I like to keep the above quote by H. L. Mencken always in mind because it is a useful caution whenever one is weighing in on weighty issues on which one is not an expert. Like pretty much everyone else, I sometimes have a brainwave about some deep or complex problem (usually in a field that I am not that familiar with) in which a simple solution suddenly stares me in the face. I then wonder why no one else has thought of this ‘brilliant’ solution before and the usual answer is that people who do know a lot more about this topic are well aware of this proposed ‘solution’ and also know why it will not work.
Recently, I had such an idea about one way to overcome the security issues involved in sending information over the internet and foiling ‘man-in-the-middle’ attacks. I am pretty much a novice in the area but have a little knowledge about things like PGP. I believe that sending encrypted messages using PGP involves a private encryption key (known only to the sender) and a published public key for the recipient and to break the security requires difficult prime number combinatorial challenges. I was wondering if there could be a system that did not require public keys at all but only private ones and thought of a simple possible solution.
My idea can be best explained by analogy, by what might have been done in the old days if you wanted to send something securely to someone else by (say) sending it in a box with a padlock on it, but without also having to send the key to the lock or prearranging things so that the sender and the receiver have identical keys. What you could do is lock the box with a padlock to which only you have the key and then send the box. The recipient cannot unlock it but instead adds their own padlock to the box to which only they have the key and then sends the box back to the original sender, now with two padlocks on it. The original sender then unlocks their own padlock with their key and sends the box back with just the one padlock which the recipient can now unlock because it is their own padlock.
In the case of encrypted messages, the first person would take a message M and encrypt it in some way using some algorithm A to create an encrypted message AM (interpreted as algorithm A acting on M to get the encrypted AM) and send it.
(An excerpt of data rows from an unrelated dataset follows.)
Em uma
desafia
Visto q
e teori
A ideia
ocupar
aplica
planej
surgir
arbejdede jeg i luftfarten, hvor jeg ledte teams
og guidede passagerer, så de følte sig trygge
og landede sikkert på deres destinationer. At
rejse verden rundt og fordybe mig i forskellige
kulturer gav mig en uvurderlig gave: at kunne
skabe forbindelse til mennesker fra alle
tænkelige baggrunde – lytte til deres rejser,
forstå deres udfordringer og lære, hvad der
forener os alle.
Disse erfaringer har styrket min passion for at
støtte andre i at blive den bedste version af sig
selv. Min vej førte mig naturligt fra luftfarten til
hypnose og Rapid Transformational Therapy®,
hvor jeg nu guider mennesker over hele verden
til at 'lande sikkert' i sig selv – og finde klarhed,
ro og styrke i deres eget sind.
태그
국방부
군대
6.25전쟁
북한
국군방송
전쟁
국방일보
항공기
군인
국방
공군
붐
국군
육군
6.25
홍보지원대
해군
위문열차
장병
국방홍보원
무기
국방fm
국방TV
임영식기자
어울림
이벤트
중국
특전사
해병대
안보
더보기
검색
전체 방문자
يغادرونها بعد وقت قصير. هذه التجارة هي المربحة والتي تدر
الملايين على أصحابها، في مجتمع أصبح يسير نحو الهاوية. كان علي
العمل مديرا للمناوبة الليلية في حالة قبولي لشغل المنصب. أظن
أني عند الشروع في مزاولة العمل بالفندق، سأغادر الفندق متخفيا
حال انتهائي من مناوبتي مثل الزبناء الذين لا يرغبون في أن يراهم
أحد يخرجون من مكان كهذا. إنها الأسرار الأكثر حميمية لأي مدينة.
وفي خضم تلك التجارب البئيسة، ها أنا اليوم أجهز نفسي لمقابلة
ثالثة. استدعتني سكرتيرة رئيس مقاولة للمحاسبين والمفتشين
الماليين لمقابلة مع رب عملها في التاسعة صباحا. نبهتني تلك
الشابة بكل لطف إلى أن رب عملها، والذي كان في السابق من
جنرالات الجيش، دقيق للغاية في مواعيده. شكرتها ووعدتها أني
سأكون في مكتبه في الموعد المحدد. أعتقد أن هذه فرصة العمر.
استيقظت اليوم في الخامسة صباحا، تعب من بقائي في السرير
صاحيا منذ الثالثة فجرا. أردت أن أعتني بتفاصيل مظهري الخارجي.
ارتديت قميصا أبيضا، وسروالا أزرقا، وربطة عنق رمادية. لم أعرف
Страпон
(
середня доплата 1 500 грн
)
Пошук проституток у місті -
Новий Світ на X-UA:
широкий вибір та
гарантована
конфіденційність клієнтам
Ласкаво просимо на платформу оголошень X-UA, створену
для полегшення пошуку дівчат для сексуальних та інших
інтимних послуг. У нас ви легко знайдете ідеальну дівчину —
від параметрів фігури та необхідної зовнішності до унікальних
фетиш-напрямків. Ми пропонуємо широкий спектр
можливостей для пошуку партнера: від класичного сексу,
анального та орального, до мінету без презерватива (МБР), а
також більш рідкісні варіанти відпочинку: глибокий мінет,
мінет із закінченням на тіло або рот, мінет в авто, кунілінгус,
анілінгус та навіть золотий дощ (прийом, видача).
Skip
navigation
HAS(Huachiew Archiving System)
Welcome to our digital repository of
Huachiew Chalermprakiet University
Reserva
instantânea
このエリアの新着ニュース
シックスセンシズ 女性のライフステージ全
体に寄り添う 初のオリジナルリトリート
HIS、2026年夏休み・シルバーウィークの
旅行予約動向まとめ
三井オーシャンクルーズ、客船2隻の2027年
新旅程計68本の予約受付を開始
The recipient would then encrypt that already encrypted message using their own algorithm B to get a doubly encrypted message BAM and send it back to the original sender. The original person would then decrypt this doubly encrypted message using just their own decryption algorithm A-1 to get A-1BAM. (Note that A-1AM=M. i.e., applying the decryption A-1 to its own encrypted message AM gives you back the original unencrypted message M.)
The key step here is whether the original sender’s decryption algorithm A-1 can take the doubly encrypted message and reverse just their own original encryption, leaving the message BM. Writing this symbolically, the question is whether it is possible to have the decryption operation A-1 and B ‘commute’ such that A-1B=BA-1. If so, then A-1BAM=BA-1AM=BM. This message can then be sent back to the recipient who then just decrypts their own encryption using B-1. This system requires the message to go back and forth but that should not be a big problem.
This is possible for simple encryption systems like where A and B both shift letters by fixed amounts that are different for A and B and known only to each person. For example, suppose A shifts every letter in the message to p letters later in the alphabet and B shifts the letters in the encrypted message to q letters later in the alphabet. Hence the doubly encrypted message would consist of letters shifted by p+q. Then A-1 would shift letters up the alphabet by p (known only to the sender), leaving the final message shifted just by q (known only to the recipient). But this system is too trivial and also requires pre-arrangement by sender and recipient to use similar algorithms.
But would it be possible to find at least some reasonably complex algorithms A and B for which it would work? I had no idea if this was possible so what I did was send this idea privately to Marcus Ranum, our resident guru on FtB for computer security, and he said that this would not work for various technical reasons that I do not quite understand.
This is why it is always a good idea to ask experts before investing too much time and energy on your simple but ‘brilliant’ idea. As the poet Alexander Pope warned,
A little learning is a dangerous thing;
drink deep, or taste not the Pierian spring:
there shallow draughts intoxicate the brain,
and drinking largely sobers us again.